**Task requirements:**
Give a faithful, exact copy of all entries, minus the images.

-- Material for this exercise follows --

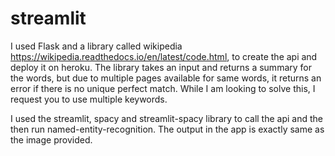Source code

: # streamlit
I used Flask and a library called wikipedia https://wikipedia.readthedocs.io/en/latest/code.html, to create the api and deploy it on heroku.
The library takes an input and returns a summary for the words, but due to multiple pages available for same words, 
it returns an error if there is no unique perfect match. While I am looking to solve this, I request you to use multiple keywords.

I used the streamlit, spacy and streamlit-spacy library to call the api and the then run named-entity-recognition. The output in the app is exactly same as the image provided.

-- Material for this exercise concluded --

**Solution to the problem:**
Source code

: # streamlit
I used Flask and a library called wikipedia https://wikipedia.readthedocs.io/en/latest/code.html, to create the api and deploy it on heroku.
The library takes an input and returns a summary for the words, but due to multiple pages available for same words, 
it returns an error if there is no unique perfect match. While I am looking to solve this, I request you to use multiple keywords.

I used the streamlit, spacy and streamlit-spacy library to call the api and the then run named-entity-recognition. The output in the app is exactly same as the image provided.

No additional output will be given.